- **Request**:
Format the lines from the start of the entries through the line containing "condições especificadas, num" as a JSON list of strings, one string per line, skipping any blank lines.

- **Input data**:
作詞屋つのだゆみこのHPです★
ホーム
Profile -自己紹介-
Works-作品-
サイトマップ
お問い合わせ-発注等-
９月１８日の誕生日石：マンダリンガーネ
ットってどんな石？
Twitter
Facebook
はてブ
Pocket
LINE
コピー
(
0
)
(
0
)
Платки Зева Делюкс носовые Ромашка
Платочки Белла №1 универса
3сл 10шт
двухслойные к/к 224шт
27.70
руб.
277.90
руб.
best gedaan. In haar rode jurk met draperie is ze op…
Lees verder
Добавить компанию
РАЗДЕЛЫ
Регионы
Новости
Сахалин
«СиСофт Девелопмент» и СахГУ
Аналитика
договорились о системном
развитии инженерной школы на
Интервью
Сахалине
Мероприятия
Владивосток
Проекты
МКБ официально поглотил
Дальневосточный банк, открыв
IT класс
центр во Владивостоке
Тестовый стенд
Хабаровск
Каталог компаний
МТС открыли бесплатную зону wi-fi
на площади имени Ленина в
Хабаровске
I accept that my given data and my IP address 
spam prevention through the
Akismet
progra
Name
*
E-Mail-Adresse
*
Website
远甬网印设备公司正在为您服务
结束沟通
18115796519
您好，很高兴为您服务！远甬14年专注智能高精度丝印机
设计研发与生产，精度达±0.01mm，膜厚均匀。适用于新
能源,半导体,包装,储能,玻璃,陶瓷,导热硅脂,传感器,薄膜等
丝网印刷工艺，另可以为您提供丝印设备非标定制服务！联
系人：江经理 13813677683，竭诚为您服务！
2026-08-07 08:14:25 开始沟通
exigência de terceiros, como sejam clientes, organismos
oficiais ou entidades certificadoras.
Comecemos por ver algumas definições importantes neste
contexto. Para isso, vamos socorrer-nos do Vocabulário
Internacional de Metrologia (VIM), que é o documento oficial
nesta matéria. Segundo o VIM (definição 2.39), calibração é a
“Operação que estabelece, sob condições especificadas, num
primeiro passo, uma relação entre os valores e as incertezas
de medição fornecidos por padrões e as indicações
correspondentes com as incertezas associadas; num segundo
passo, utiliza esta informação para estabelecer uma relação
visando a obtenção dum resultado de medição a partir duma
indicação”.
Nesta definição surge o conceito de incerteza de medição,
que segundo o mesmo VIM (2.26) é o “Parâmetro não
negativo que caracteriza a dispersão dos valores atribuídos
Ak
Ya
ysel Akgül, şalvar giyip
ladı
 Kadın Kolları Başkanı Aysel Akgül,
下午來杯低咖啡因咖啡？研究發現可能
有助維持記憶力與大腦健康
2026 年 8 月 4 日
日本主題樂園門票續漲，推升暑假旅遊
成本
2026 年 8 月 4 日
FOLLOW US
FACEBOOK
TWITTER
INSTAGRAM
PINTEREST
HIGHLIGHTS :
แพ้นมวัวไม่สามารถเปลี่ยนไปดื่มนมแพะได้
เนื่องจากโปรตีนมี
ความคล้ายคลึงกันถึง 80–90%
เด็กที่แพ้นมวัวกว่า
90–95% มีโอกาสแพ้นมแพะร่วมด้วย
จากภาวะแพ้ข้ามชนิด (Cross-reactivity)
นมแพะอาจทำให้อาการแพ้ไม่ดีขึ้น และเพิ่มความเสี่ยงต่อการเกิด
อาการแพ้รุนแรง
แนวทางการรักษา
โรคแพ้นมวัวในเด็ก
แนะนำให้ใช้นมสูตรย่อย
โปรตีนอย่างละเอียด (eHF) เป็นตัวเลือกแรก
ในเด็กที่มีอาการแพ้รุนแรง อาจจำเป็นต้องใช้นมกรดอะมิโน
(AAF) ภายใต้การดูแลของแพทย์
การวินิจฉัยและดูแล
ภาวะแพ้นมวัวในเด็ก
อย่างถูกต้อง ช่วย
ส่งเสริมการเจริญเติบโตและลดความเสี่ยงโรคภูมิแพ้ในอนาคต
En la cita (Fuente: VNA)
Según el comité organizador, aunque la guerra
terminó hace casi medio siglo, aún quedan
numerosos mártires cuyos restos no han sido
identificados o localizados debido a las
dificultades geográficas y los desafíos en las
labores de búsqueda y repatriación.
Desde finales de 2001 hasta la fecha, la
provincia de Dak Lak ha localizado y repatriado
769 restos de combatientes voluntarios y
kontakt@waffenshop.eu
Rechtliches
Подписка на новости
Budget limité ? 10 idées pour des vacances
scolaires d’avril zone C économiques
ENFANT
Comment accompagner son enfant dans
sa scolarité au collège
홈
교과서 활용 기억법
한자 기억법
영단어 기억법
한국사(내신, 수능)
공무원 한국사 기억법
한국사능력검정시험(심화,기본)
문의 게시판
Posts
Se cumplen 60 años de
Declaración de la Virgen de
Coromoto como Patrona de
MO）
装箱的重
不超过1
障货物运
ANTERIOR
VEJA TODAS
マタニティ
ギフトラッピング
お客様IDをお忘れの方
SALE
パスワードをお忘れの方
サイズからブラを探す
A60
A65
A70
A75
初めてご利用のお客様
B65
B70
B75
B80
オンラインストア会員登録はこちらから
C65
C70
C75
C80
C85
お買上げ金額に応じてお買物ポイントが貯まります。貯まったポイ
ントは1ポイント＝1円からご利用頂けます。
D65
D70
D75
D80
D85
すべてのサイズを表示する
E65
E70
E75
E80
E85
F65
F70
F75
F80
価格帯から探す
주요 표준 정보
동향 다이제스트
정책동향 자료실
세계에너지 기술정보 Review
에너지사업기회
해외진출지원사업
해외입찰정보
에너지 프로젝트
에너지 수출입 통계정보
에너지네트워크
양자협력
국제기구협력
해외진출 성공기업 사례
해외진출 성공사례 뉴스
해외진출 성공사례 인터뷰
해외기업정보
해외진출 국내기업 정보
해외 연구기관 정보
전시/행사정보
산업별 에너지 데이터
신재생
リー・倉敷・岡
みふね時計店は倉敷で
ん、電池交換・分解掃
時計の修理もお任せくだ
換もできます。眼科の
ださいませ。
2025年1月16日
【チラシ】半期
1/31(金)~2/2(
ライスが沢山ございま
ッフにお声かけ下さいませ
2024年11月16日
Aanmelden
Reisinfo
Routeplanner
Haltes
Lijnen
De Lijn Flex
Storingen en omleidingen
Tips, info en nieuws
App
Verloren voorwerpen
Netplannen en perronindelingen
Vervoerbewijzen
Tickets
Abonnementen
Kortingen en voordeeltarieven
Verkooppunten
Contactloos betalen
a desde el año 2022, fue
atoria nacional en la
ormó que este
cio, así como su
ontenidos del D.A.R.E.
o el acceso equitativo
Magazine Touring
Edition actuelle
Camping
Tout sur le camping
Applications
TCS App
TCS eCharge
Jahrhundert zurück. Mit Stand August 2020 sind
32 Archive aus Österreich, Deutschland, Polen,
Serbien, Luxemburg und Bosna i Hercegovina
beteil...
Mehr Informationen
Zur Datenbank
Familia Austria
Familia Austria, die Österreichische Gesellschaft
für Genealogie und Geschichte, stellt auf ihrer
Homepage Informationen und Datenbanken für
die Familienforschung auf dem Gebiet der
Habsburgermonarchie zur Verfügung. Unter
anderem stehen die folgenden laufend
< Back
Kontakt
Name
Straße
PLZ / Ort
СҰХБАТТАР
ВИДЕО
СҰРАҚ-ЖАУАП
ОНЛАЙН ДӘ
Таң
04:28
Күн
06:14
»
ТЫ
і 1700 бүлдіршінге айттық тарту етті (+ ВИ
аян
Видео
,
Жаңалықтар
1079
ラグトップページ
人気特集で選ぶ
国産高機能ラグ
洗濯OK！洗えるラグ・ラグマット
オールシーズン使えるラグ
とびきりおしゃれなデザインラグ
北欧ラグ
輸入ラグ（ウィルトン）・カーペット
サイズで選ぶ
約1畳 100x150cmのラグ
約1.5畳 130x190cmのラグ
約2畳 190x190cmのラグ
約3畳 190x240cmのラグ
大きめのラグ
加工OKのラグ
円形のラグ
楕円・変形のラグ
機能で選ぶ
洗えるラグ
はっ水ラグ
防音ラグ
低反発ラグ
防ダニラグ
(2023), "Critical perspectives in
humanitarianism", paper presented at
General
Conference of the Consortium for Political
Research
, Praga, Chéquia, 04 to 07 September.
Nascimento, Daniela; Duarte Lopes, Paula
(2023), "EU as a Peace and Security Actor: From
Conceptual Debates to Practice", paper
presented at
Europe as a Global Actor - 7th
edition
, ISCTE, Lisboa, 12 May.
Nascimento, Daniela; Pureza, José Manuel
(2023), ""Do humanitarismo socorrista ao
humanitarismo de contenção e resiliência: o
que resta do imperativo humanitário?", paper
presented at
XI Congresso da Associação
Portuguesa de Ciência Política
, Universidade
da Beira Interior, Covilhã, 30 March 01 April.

- **Task answer**:
[
  "作詞屋つのだゆみこのHPです★",
  "ホーム",
  "Profile -自己紹介-",
  "Works-作品-",
  "サイトマップ",
  "お問い合わせ-発注等-",
  "９月１８日の誕生日石：マンダリンガーネ",
  "ットってどんな石？",
  "Twitter",
  "Facebook",
  "はてブ",
  "Pocket",
  "LINE",
  "コピー",
  "(",
  "0",
  ")",
  "(",
  "0",
  ")",
  "Платки Зева Делюкс носовые Ромашка",
  "Платочки Белла №1 универса",
  "3сл 10шт",
  "двухслойные к/к 224шт",
  "27.70",
  "руб.",
  "277.90",
  "руб.",
  "best gedaan. In haar rode jurk met draperie is ze op…",
  "Lees verder",
  "Добавить компанию",
  "РАЗДЕЛЫ",
  "Регионы",
  "Новости",
  "Сахалин",
  "«СиСофт Девелопмент» и СахГУ",
  "Аналитика",
  "договорились о системном",
  "развитии инженерной школы на",
  "Интервью",
  "Сахалине",
  "Мероприятия",
  "Владивосток",
  "Проекты",
  "МКБ официально поглотил",
  "Дальневосточный банк, открыв",
  "IT класс",
  "центр во Владивостоке",
  "Тестовый стенд",
  "Хабаровск",
  "Каталог компаний",
  "МТС открыли бесплатную зону wi-fi",
  "на площади имени Ленина в",
  "Хабаровске",
  "I accept that my given data and my IP address ",
  "spam prevention through the",
  "Akismet",
  "progra",
  "Name",
  "*",
  "E-Mail-Adresse",
  "*",
  "Website",
  "远甬网印设备公司正在为您服务",
  "结束沟通",
  "18115796519",
  "您好，很高兴为您服务！远甬14年专注智能高精度丝印机",
  "设计研发与生产，精度达±0.01mm，膜厚均匀。适用于新",
  "能源,半导体,包装,储能,玻璃,陶瓷,导热硅脂,传感器,薄膜等",
  "丝网印刷工艺，另可以为您提供丝印设备非标定制服务！联",
  "系人：江经理 13813677683，竭诚为您服务！",
  "2026-08-07 08:14:25 开始沟通",
  "exigência de terceiros, como sejam clientes, organismos",
  "oficiais ou entidades certificadoras.",
  "Comecemos por ver algumas definições importantes neste",
  "contexto. Para isso, vamos socorrer-nos do Vocabulário",
  "Internacional de Metrologia (VIM), que é o documento oficial",
  "nesta matéria. Segundo o VIM (definição 2.39), calibração é a",
  "“Operação que estabelece, sob condições especificadas, num"
]